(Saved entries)
((

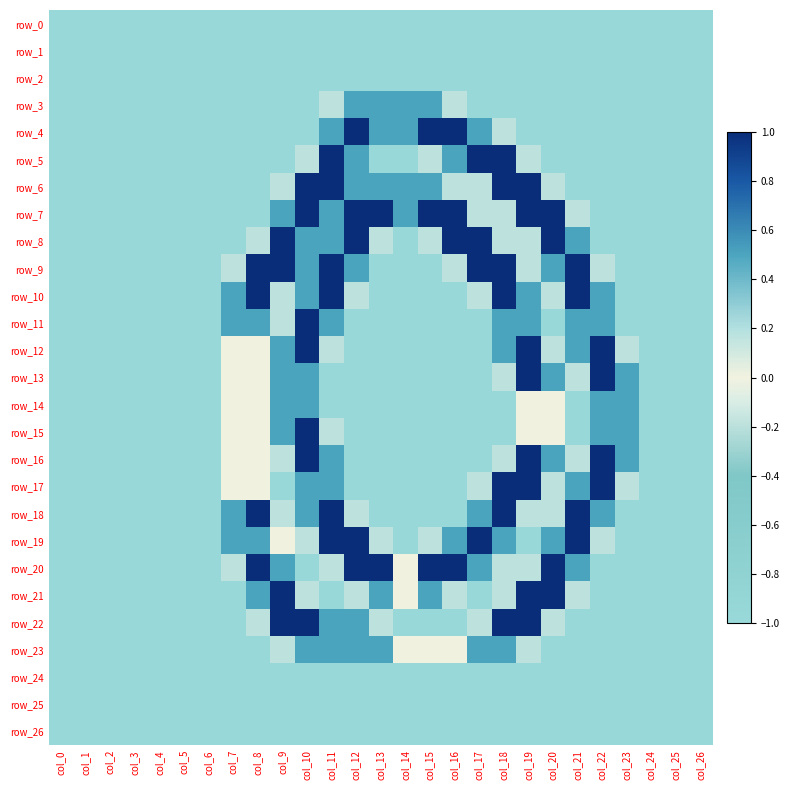

Which category has the lowest value in the row_15 series?

col_0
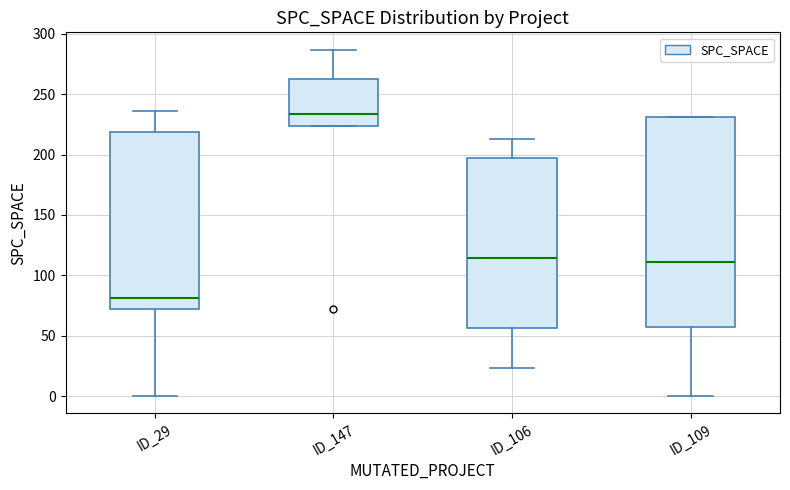

Which box's median line is the lowest?

ID_29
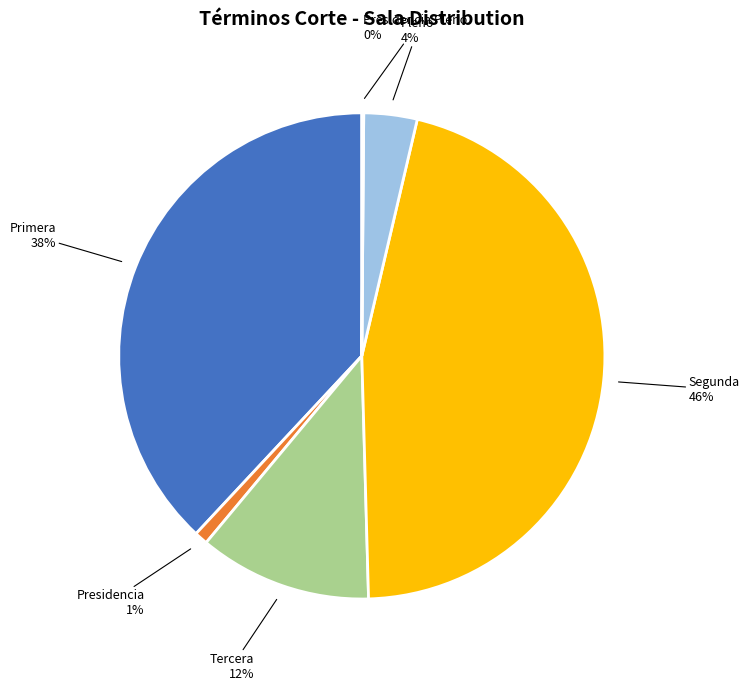

To the nearest percent, what is the average slice percentage?

17%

))

§ **What to work on**: Could you copy out every line of the listing above word for word, omitting the pictures?

§ **Result below**:
Which category has the lowest value in the row_15 series?

col_0

Which box's median line is the lowest?

ID_29

To the nearest percent, what is the average slice percentage?

17%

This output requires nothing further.